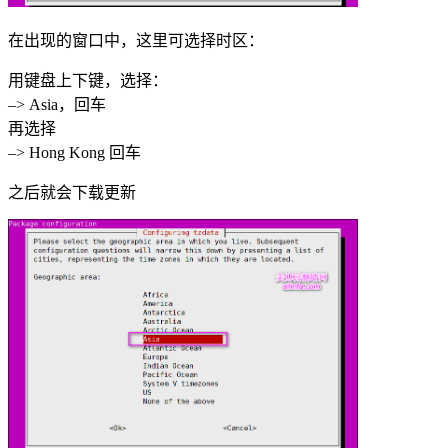
在出现的窗口中，这里可选择时区：
用键盘上下键，选择：
–> Asia，回车
再选择
–> Hong Kong 回车
之后就会下载更新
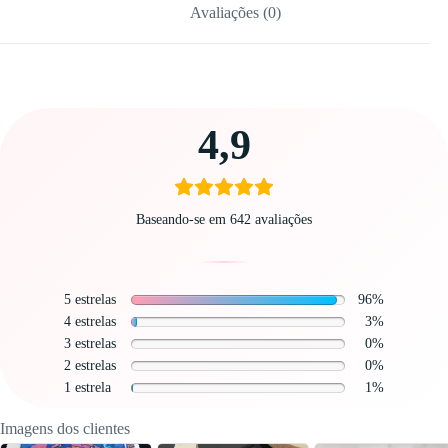
Avaliações (0)
Carregando
4,9
avaliações…
Baseando-se em 642 avaliações
5 estrelas
96%
4 estrelas
3%
3 estrelas
0%
2 estrelas
0%
1 estrela
1%
Imagens dos clientes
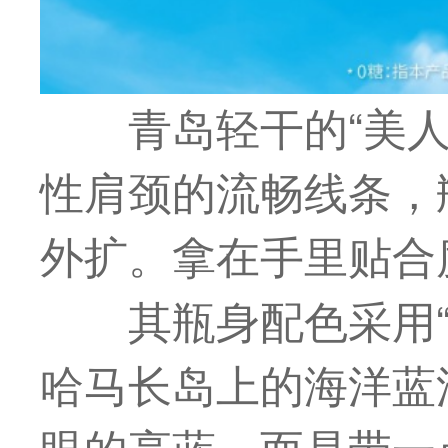
青岛轻干的“美
性肩颈的流畅线条，
外扩。拿在手里贴合
其瓶身配色采用
哈马长岛上的海洋蓝
眼的亮蓝，而是带一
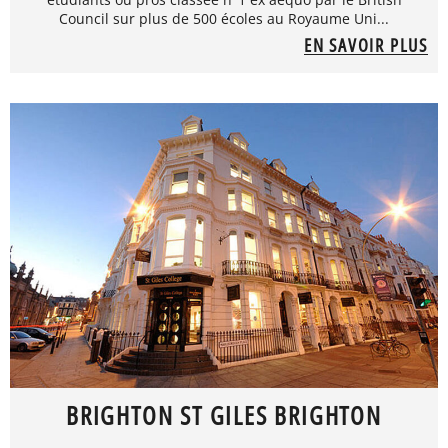
Council sur plus de 500 écoles au Royaume Uni...
EN SAVOIR PLUS
BRIGHTON ST GILES BRIGHTON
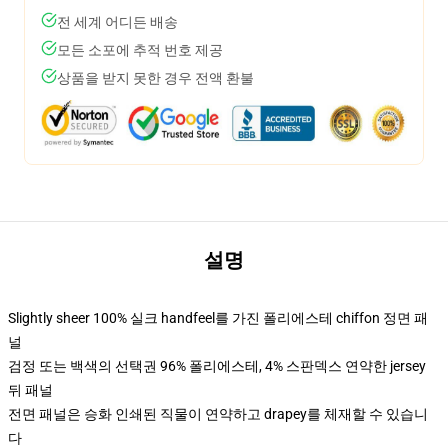
전 세계 어디든 배송
모든 소포에 추적 번호 제공
상품을 받지 못한 경우 전액 환불
설명
Slightly sheer 100% 실크 handfeel를 가진 폴리에스테 chiffon 정면 패
널
검정 또는 백색의 선택권 96% 폴리에스테, 4% 스판덱스 연약한 jersey
뒤 패널
전면 패널은 승화 인쇄된 직물이 연약하고 drapey를 체재할 수 있습니
다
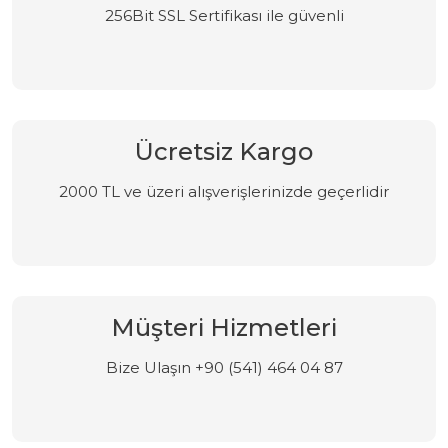
256Bit SSL Sertifikası ile güvenli
Ücretsiz Kargo
2000 TL ve üzeri alışverişlerinizde geçerlidir
Müşteri Hizmetleri
Bize Ulaşın +90 (541) 464 04 87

WHAT TO DO:
In the records above, some lines hold the word "estrelas"; copy each such line.

TASK RESULT:
5 estrelas
4 estrelas
3 estrelas
2 estrelas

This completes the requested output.